JIMA-DON

ニシジマオさん(自称日曜音楽家)の日常と散文駄文

狙われない街

 「ウルトラマンマックス」に実相寺昭雄が監督で何本か撮ったときの作品で、メトロン星人が再登場する回があることを知る。
 http://hicbc.com/tv/max/contents/story/20051210/story_main.htm
 土曜、見てみて思った。

 怪獣はいるのか?宇宙人はいるのか、それとも着ぐるみなのか。薄ぼんやりと、忘れてしまった過去の記憶の中に、本当は埋もれているのではないのか?現実と非現実のタイドプールに真っ赤な夕日が差し込み、その水辺で今、真っ赤に染まった僕らの楽しい記憶が、明日になったら消えていくのではないかという漠然とした不安が浮かんで、泣きそうになる。

 何もせずに、その夕日の美しさを讃え、消えていくメトロン星人に「俺も、連れていって欲しかったな」とつぶやくくたびれた風情の刑事。

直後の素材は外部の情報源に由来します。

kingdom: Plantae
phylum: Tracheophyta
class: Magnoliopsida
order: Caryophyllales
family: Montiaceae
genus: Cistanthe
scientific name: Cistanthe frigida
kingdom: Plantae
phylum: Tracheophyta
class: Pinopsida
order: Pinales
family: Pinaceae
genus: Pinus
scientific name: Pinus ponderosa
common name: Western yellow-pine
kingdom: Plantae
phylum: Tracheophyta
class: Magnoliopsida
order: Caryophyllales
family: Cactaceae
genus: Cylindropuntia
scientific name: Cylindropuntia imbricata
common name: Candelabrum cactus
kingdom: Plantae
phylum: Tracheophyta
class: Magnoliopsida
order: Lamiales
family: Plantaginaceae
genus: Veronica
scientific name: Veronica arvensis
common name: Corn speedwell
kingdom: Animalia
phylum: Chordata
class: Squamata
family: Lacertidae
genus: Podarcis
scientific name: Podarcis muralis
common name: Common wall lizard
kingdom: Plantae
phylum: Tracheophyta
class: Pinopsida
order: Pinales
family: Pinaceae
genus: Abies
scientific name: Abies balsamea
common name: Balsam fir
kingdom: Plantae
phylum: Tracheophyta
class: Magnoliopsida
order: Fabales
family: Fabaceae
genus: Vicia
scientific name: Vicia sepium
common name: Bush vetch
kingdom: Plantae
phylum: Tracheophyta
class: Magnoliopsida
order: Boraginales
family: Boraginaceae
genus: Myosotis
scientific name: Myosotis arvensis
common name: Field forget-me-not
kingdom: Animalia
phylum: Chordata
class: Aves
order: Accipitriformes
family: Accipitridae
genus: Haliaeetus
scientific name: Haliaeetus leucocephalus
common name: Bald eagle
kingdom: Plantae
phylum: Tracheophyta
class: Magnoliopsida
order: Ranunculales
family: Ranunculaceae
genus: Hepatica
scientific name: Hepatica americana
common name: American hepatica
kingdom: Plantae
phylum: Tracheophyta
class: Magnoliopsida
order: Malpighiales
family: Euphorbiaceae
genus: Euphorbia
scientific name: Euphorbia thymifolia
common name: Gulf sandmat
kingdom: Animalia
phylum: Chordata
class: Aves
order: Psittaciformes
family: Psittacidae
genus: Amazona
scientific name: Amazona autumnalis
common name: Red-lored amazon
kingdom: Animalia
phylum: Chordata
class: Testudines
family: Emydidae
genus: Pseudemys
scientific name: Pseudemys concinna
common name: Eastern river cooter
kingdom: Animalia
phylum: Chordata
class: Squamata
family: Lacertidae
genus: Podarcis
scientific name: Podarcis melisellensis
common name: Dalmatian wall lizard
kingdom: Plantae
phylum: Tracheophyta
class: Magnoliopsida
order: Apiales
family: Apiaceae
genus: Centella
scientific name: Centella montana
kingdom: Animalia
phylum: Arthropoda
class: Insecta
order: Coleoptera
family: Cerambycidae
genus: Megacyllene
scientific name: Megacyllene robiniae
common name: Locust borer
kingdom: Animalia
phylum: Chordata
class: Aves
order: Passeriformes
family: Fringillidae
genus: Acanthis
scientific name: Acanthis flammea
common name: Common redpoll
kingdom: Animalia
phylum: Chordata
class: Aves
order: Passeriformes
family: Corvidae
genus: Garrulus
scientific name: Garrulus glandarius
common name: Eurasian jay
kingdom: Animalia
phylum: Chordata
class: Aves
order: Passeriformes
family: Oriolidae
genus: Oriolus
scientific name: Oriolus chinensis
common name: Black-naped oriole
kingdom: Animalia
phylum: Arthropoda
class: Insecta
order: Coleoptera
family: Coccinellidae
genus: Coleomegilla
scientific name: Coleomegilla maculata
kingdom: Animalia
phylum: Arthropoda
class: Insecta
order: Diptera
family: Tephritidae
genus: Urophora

 平成後に、こんな作品が再び作れるようになったんだなあ、と思うと日本の特撮は本当に捨てたもんじゃないね。作ったのは昭和の偉人に数えられる人だけれど、そういう人が平成になってこれを作ったことに意義があるのだと思う。
 
 それにしても寺田農が演じたメトロン星人の軽妙洒脱なたたずまい。あんな瀟洒な熟年になりたいと思った。叶わないかなあ。